Besonders attraktiv und abwechslungsreich macht diesen Canyon, dass viele Passagen den Charakter eines Bachlaufes aufweisen. Heißt: Der Untergrund ist feucht oft auch richtig nass und von mehr oder minder großen Pfützen durchsetzt. Dabei mal kiesig, mal felsig, mal steinig - und auch mal sandig. Höchst abwechslungsreich. Natürlich ist man hier nicht im Rallye-Tempo unterwegs. Zweiter Gang zumeist, mitunter auch der dritte. Es ist lustig hier, weil in sehr kurzen Abständen der Untergrund wechselt. Stets geht es gegen die tief stehende Sonne. Großflächige Reflexionen prägen die Blickführung.

Irgendwann biegen wir vom Canyon ab, und ein paar Biegungen weiter öffnet sich der Blick - ein Traum! Ein Dutzend Dattelpalmen in ansonsten unwirtlicher Umgebung, eine scharf eingefressener Mini-Canyon zur Rechten, links davon ein Weglein.
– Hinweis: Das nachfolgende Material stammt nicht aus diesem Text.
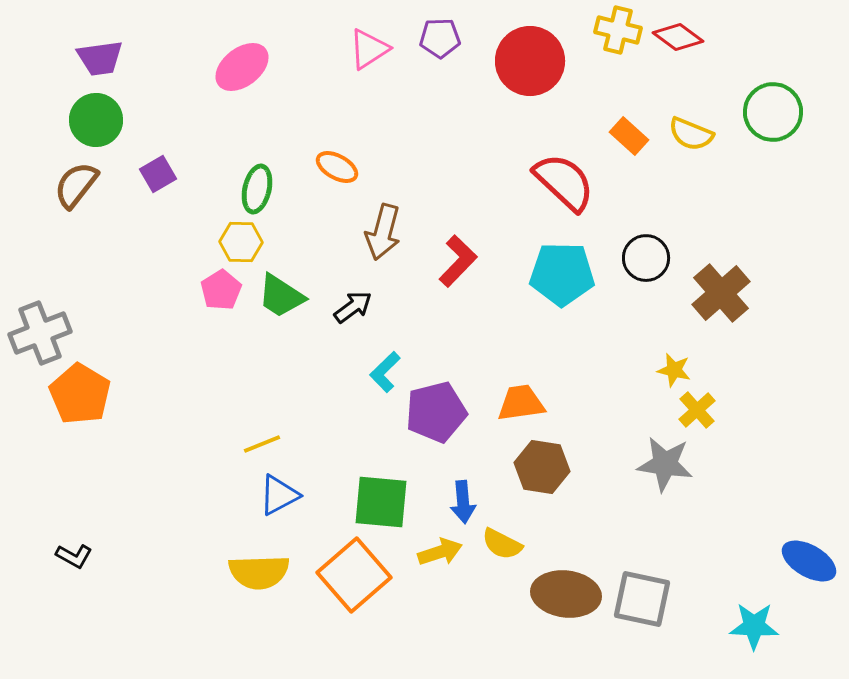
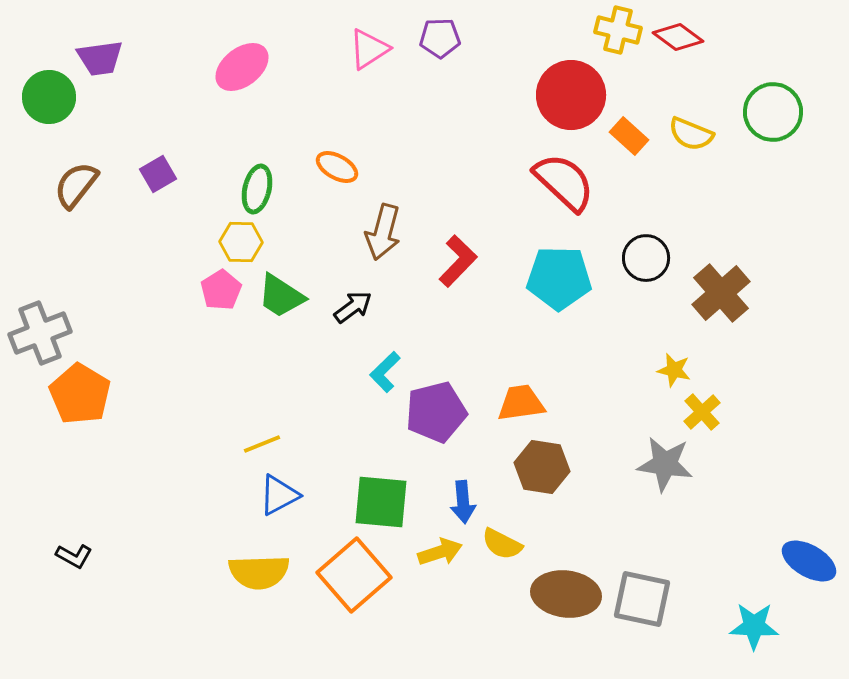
red circle at (530, 61): moved 41 px right, 34 px down
green circle at (96, 120): moved 47 px left, 23 px up
cyan pentagon at (562, 274): moved 3 px left, 4 px down
yellow cross at (697, 410): moved 5 px right, 2 px down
Hier ist zweiter Gang das Maximum. Ein Spielplatz der Sonderklasse.

Als die Spiele-Einheit zu Ende ist, geht's weiter, immer westlich. ,,Fort Bravo 3 Km", ist auf einem verwitterten Wegweiser zu lesen. Wir sind südwestlich des Ortes Tabernas. Hier gibt es eine aus drei Teilen bestehende Installation, die schon oft für Westernfilme als Kulisse gedient hat und von denen ein Teil auch als Touristenattraktion fungiert. Wir umkurven diesen Bereich im Süden; der Blick auf Fort Bravo oder auch Western Leone - ein anderer Teil des riesigen Areals - bleibt uns verborgen. ,,Der Schuh des Manitu" und ,, Winnetous Rückkehr" sind in Fort Bravo gedreht worden. In Western Leone entstand ,,Spiel mir das Lied vom Tod", im heutigen Freizeitpark ,,Oasys", direkt angrenzend, hat man seinerzeit ,,Für eine Handvoll Dollar" inszeniert. Filmhistorische Plätze sind das, und wir tummeln uns mit unseren GS-Motorrädern nur einen Steinwurf davon entfernt in einem herrlichen Canyon!
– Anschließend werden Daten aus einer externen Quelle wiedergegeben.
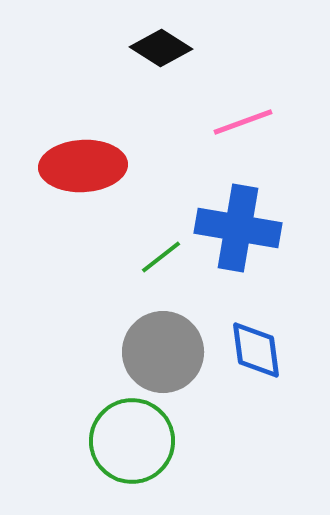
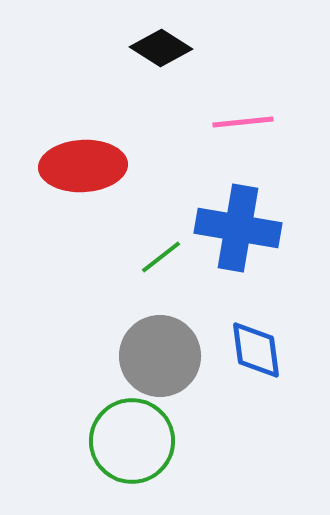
pink line: rotated 14 degrees clockwise
gray circle: moved 3 px left, 4 px down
Kurz darauf hat das Vergnügen ein Ende. Wir unterqueren  auf die Autobahn A 92, die Almeria mit Granada verbindet. Hier ist der ,,Point of Return". Auf Asphalt geht's flott heimwärts.

Die andalusische Wintersonne, milde gesonnen, gewährt uns nach unserer Rückkehr zur Rennstrecke und damit ins ,,Basiscamp" noch ein paar sonnige Minuten des Entspannens. Wir stoßen mit einem San Miguel auf einen hundertprozentig gelungenen Ausflug durch die einzige echte Wüstenlandschaft Europas an. Alles vom Feinsten. Motorradspaß bei um die 20 Grad Celsius mitten im zentraleuropäischen Winter - was will man mehr?